━━━━━ Exercise input ━━━━━
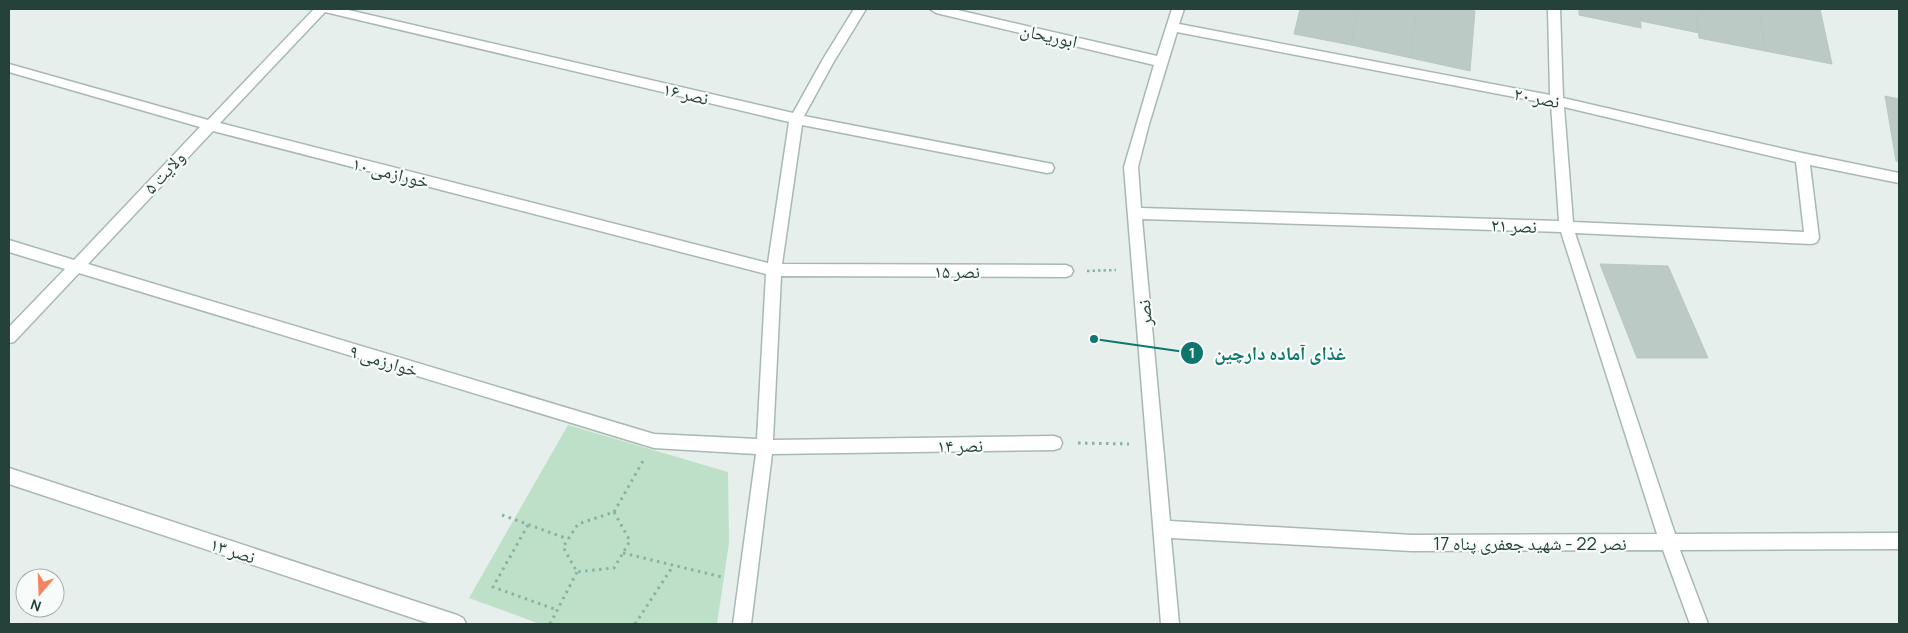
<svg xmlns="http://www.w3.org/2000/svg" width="1908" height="633" viewBox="0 0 1908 633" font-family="Manrope,'Noto Naskh Arabic',sans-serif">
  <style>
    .green { fill: #bfe0c8 }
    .building { fill: #bbcac4; stroke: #b8c9c2 }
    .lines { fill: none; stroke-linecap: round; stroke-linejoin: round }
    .minor-casing { stroke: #a8b8b2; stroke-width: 3 }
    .path-far1 { stroke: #86b3a5; stroke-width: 2.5; stroke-dasharray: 2.5 3; stroke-linecap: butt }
    .path { stroke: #86b3a5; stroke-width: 3; stroke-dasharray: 2.5 4.5; stroke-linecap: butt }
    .minor { fill: #fff; fill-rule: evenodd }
    .labels { text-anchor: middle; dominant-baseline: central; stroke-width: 4.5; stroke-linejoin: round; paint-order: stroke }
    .street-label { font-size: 18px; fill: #24423a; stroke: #f7fbf9 }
    .leader { fill: none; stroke: #0f766e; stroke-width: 2 }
    .callout-dot { fill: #0f766e; stroke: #f7fbf9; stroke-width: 2 }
    .mark-label { font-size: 15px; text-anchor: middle; font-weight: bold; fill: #fff }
    .callout-label { font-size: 19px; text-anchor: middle; font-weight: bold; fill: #0f766e; stroke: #f7fbf9; stroke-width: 4.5; stroke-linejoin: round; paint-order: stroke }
  </style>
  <rect width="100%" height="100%" fill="#e6efeb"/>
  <path class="green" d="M568 425 728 472 729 543 717 624H540L469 598Z"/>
  <path class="building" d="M1300 9H1358L1351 45 1294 34Z
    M1358 9H1416L1411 58 1351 45Z
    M1416 9H1461L1475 11 1470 71 1411 58Z
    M1579 9H1640L1641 28 1579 15Z
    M1640 9H1696L1699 33 1641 21Z
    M1696 9H1759L1765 51 1699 38Z
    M1759 9H1820L1832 64 1765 51Z
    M1885 96 1899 99V162L1896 161Z
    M1600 264 1668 266 1708 358H1637Z"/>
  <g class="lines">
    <g class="minor-casing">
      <path id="minor" d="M314 9H344L793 113 823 59 854 9H866L833 63 804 116 1047 163 1052 164 1054 168 1052 172 1047 173 802 125 782 264 1066 265 1071 267 1073 271 1071 275 1066 277 781 276 773 440 1054 436 1060 438 1062 443 1060 448 1054 450 772 454 751 624H733L756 454 654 448 79 273 14 342 9 343V327L65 269 9 252V240L74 260 200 127 9 72V64L208 120ZM325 12 789 122 768 263 220 123ZM213 131 766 274 757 439 654 434 88 264Z
        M930 9H953L1157 56 1172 9H1184L1179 24 1550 95 1548 9H1560L1563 98 1802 153 1899 173V183L1810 165 1819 238 1817 242 1812 244 1575 233 1675 534 1899 533V549L1680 550 1708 624H1690L1663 550 1412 551 1171 538 1179 624H1161L1124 167 1154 65 936 13ZM1177 32 1551 104 1559 221 1141 208 1138 167 1149 124ZM1564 107 1796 162 1804 232 1573 222ZM1142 219 1561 232 1657 534 1412 535 1170 521Z
        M9 468 457 615 463 618 466 624H431L9 484Z"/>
    </g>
    <path class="path-far1" d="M1087 271 1116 270"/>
    <path class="path" d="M1078 443 1129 444
      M614 512 630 541 614 568 577 572 563 547 578 524Z
      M614 512 643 461
      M502 515 568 539
      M528 525 493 587 557 610
      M623 553 722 577
      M550 624 577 572
      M635 624 673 566"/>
    <use href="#minor" class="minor"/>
  </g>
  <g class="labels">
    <g class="street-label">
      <text transform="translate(1049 35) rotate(13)">ابوریحان</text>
      <text transform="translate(686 93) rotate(13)">نصر ۱۶</text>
      <text transform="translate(1537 97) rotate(11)">نصر ۲۰</text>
      <text transform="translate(164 172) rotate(-47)">ولایت ۵</text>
      <text transform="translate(391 172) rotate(14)">خورازمی ۱۰</text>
      <text transform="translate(1514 225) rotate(2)">نصر ۲۱</text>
      <text x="957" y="271">نصر ۱۵</text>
      <text transform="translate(1144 313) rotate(-95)">نصر</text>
      <text transform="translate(384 360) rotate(17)">خوارزمی ۹</text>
      <text transform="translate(960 445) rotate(-1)">نصر ۱۴</text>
      <text x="1530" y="543">نصر 22 - شهید جعفری پناه 17</text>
      <text transform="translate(233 550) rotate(18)">نصر ۱۳</text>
    </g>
  </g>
  <path class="leader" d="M1094 339L1192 353"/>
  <g class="callout-dot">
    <circle cx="1094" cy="339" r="5"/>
    <circle cx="1192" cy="353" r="12"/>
  </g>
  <g class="mark-label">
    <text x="1192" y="358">1</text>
  </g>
  <g class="callout-label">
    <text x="1280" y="360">غذای آماده دارچین</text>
  </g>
  <rect width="1908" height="633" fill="none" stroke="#24423a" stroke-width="20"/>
  <g transform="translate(40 593) rotate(199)"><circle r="24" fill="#f7fbf9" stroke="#a3b1ad"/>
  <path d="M0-4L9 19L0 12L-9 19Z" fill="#f4845f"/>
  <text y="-8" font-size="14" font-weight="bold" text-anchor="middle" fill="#24423a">N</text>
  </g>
</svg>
━━━━━
### Task details
If a line in the listing holds the word "lines", copy it out.

### Answer to the exercise
    .lines { fill: none; stroke-linecap: round; stroke-linejoin: round }
  <g class="lines">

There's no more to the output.